# Action item
Reproduce every record exactly as given.

# Provided data
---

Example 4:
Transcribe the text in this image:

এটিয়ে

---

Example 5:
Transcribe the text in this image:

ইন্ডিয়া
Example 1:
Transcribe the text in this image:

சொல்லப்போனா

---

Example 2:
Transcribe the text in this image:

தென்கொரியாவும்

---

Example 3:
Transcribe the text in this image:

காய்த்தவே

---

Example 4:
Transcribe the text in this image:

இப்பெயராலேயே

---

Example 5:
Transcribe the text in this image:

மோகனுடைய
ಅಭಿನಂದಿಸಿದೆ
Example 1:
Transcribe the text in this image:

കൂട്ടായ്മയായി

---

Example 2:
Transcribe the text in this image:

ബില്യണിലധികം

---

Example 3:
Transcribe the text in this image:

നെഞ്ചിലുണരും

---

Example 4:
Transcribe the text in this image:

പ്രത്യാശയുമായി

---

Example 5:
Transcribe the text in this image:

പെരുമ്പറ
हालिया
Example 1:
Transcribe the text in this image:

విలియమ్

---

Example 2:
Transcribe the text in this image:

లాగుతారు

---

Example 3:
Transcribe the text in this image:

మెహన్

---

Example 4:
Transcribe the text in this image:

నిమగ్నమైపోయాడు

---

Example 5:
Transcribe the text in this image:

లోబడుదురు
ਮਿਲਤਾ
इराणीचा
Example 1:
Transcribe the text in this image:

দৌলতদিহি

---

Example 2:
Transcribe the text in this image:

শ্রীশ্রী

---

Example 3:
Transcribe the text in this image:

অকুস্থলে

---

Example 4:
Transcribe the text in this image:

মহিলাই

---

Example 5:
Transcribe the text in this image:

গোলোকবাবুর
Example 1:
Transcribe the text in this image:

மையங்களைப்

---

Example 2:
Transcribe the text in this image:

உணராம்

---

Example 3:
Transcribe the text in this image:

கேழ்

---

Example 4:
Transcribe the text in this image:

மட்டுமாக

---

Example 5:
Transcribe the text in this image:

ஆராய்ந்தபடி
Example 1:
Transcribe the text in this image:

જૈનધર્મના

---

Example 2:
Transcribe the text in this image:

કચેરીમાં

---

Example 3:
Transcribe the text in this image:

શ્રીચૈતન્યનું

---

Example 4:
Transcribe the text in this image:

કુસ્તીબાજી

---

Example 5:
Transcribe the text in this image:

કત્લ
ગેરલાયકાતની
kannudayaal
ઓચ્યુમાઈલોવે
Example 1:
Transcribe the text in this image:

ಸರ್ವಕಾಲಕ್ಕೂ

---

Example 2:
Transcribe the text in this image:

# Exercise response
---

Example 4:
Transcribe the text in this image:

এটিয়ে

---

Example 5:
Transcribe the text in this image:

ইন্ডিয়া
Example 1:
Transcribe the text in this image:

சொல்லப்போனா

---

Example 2:
Transcribe the text in this image:

தென்கொரியாவும்

---

Example 3:
Transcribe the text in this image:

காய்த்தவே

---

Example 4:
Transcribe the text in this image:

இப்பெயராலேயே

---

Example 5:
Transcribe the text in this image:

மோகனுடைய
ಅಭಿನಂದಿಸಿದೆ
Example 1:
Transcribe the text in this image:

കൂട്ടായ്മയായി

---

Example 2:
Transcribe the text in this image:

ബില്യണിലധികം

---

Example 3:
Transcribe the text in this image:

നെഞ്ചിലുണരും

---

Example 4:
Transcribe the text in this image:

പ്രത്യാശയുമായി

---

Example 5:
Transcribe the text in this image:

പെരുമ്പറ
हालिया
Example 1:
Transcribe the text in this image:

విలియమ్

---

Example 2:
Transcribe the text in this image:

లాగుతారు

---

Example 3:
Transcribe the text in this image:

మెహన్

---

Example 4:
Transcribe the text in this image:

నిమగ్నమైపోయాడు

---

Example 5:
Transcribe the text in this image:

లోబడుదురు
ਮਿਲਤਾ
इराणीचा
Example 1:
Transcribe the text in this image:

দৌলতদিহি

---

Example 2:
Transcribe the text in this image:

শ্রীশ্রী

---

Example 3:
Transcribe the text in this image:

অকুস্থলে

---

Example 4:
Transcribe the text in this image:

মহিলাই

---

Example 5:
Transcribe the text in this image:

গোলোকবাবুর
Example 1:
Transcribe the text in this image:

மையங்களைப்

---

Example 2:
Transcribe the text in this image:

உணராம்

---

Example 3:
Transcribe the text in this image:

கேழ்

---

Example 4:
Transcribe the text in this image:

மட்டுமாக

---

Example 5:
Transcribe the text in this image:

ஆராய்ந்தபடி
Example 1:
Transcribe the text in this image:

જૈનધર્મના

---

Example 2:
Transcribe the text in this image:

કચેરીમાં

---

Example 3:
Transcribe the text in this image:

શ્રીચૈતન્યનું

---

Example 4:
Transcribe the text in this image:

કુસ્તીબાજી

---

Example 5:
Transcribe the text in this image:

કત્લ
ગેરલાયકાતની
kannudayaal
ઓચ્યુમાઈલોવે
Example 1:
Transcribe the text in this image:

ಸರ್ವಕಾಲಕ್ಕೂ

---

Example 2:
Transcribe the text in this image:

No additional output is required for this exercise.